前四问是依次实现 lecture 中讲过的depthFirstSearch，breadthFirstSearch, uniform cost search ，A* search。前两个差别只在于实现边界的数据结构一个是栈（先进后出）一个是队列（先进先出)。

def depthFirstSearch(problem: SearchProblem):
    fridge = util.Stack()
    fridge.push((problem.getStartState(), []))
    visited = set()
    while not fridge.isEmpty():
        curr_state, curr_path = fridge.pop()
        if problem.isGoalState(curr_state):
            return curr_path
        if curr_state not in visited:
            visited.add(curr_state)
            for next_state, action, cost in problem.getSuccessors(curr_state):
                new_path = curr_path + [action]
                fridge.push((next_state, new_path))
    return []

def breadthFirstSearch(problem: SearchProblem):
    fridge = util.Queue()
    fridge.push((problem.getStartState(), []))
    visited = set()
    while not fridge.isEmpty():
        curr_state, curr_path = fridge.pop()
        if problem.isGoalState(curr_state):
            return curr_path
        if curr_state not in visited:
            visited.add(curr_state)
            for next_state, action, cost in problem.getSuccessors(curr_state):
                new_path = curr_path + [action]
                fridge.push((next_state, new_path))
    return []

uos 是使用优先队列通过比较 priority 来选择谁先 pop 出队列。

def uniformCostSearch(problem: SearchProblem):
    fridge = util.PriorityQueueWithFunction(lambda a:problem.getCostOfActions(a[1]))
    fridge.push((problem.getStartState(), []))
    visited = set()
    while not fridge.isEmpty():
        curr_state, curr_path = fridge.pop()
        if problem.isGoalState(curr_state):
            return curr_path
        if curr_state not in visited:
            visited.add(curr_state)
            for next_state, action, cost in problem.getSuccessors(curr_state):
                new_path = curr_path + [action]
                fridge.push((next_state, new_path))
    return []

a* 则是在 uos 基础上 把 priority 替换为 f = g + h ，即已经走过路径的成本 加上 预估从此处到达目标路径的成本（通过启发式方法求得）。一个 admissible 的启发式方法，求得的 h 应该小于或等于实际成本，保证找到的解一定是最优解。同时，启发式方法还需要满足一致性，意思是 f 沿着路径应该不变或不断增大而不会减小，也就是每一步的预估成本都要小于或等于实际成本，保证第一次扩展某节点时，它的 g 已经最小。

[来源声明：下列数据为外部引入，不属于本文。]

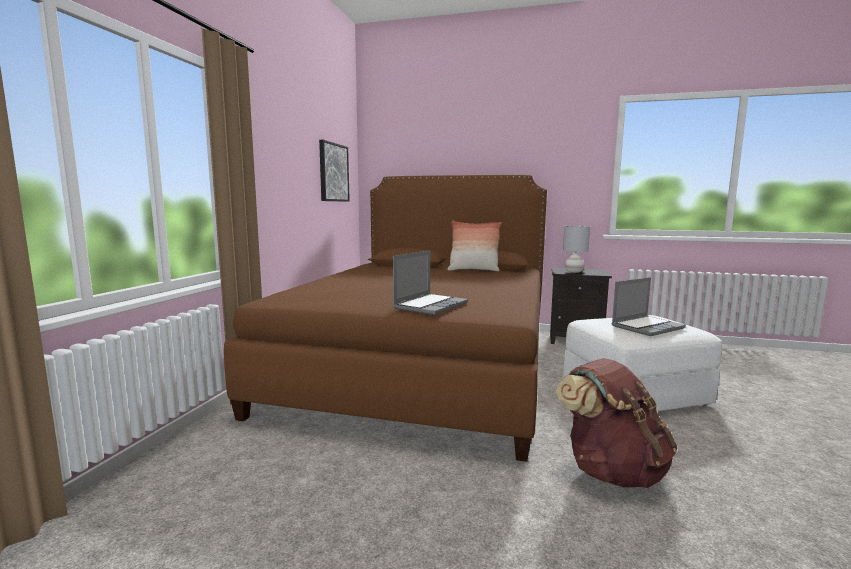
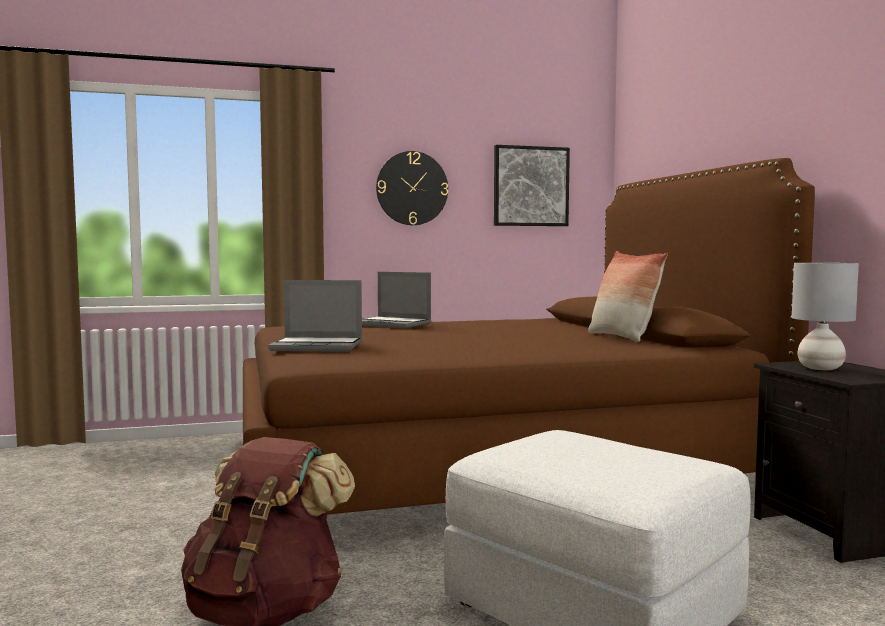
camera: 60 degrees right, 5 degrees down
laptop [612,277,686,336] -> laptop moved to [362,272,431,328]
none -> wall clock [376,151,448,225]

def aStarSearch(problem: SearchProblem, heuristic=nullHeuristic):
    """Search the node that has the lowest combined cost and heuristic first."""
    fridge = util.PriorityQueueWithFunction(lambda a:problem.getCostOfActions(a[1]) + heuristic(a[0],problem))
    fridge.push((problem.getStartState(), []))
    visited = set()
    while not fridge.isEmpty():
        curr_state, curr_path = fridge.pop()
        if problem.isGoalState(curr_state):
            return curr_path
        if curr_state not in visited:
            visited.add(curr_state)
            for next_state, action, cost in problem.getSuccessors(curr_state):
                new_path = curr_path + [action]
                fridge.push((next_state, new_path))
    return []

后面几问主要考查的是目标状态函数、后继函数和启发式方法的编写，加深对 heuristic 的理解。通过不断接近真实成本，可以减少搜索中扩展的节点数量，提高效率。